#### Text for analysis:
Supermarkets One To One. The next VR game?
Posted: May 27, 2016 Filed under: English | Tags: 3D, Consumer, Digital, Experience, Generations, Shopper Marketing, Technology, VR Leave a commentIn my last posts I tried to foresee what could be the future of retail in terms of shopper interaction, from augmented reality, predictive recommendation throughdigital personal valets, or e-commerce automated recurring purchases. In this one I will cover the topic from a completely different perspective.
Some say that wandering the supermarkets aisles is something people are still willing to do in the future, that’s why an Augmented Reality solution (Watch the latest demo of Microsoft HoloLens here: https://www.youtube.com/watch?v=4p0BDw4VHNo ) will help them to maintain their shopping habits (not sure about Millennials or Gen Zs willing to do it, though).
Every year, retailers spend a non-negligible amount of money in order to organize the shelves at every supermarket.
There is a lot of work analyzing shopper data in order to group products based on need units, shopping missions or even shopper segments that will ideally make people buy more, more often. And, due to the fact the space is always limited, define the right product assortment is crucial in order to maximize sales of well performing products, or take the underperformers out in order to push innovations in.
If Microsoft HoloLens is the most advanced device for Augmented Reality solutions we can say Oculus Rift is the equivalent in VR (and maybe the HTC Vive, too). VR implies you stand up at home, (or even walk still) and navigate a three dimensional, computer generated environment as if you were in a real world. You move your head, the view moves, you walk in real life, you walk in the virtual. Even sound is 3D.

#### Extracted data:
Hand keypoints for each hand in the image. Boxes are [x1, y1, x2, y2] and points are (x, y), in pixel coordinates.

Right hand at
==
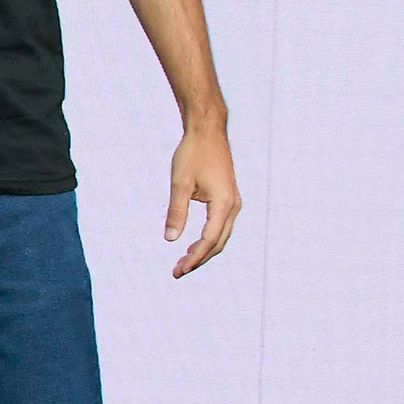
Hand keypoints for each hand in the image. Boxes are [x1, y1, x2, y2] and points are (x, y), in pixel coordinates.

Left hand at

#### Prompt:
Answer these questions about the post on supermarkets and VR:
1. On what date was it posted?
2. What do retailers spend a non-negligible amount of money on every year?
3. Which device does it name as the VR equivalent of Microsoft HoloLens?
The lines above are separate material, unrelated to the post on supermarkets and VR.

#### Answer:
1. May 27, 2016.
2. Organizing the shelves at every supermarket.
3. Oculus Rift, and maybe the HTC Vive, too.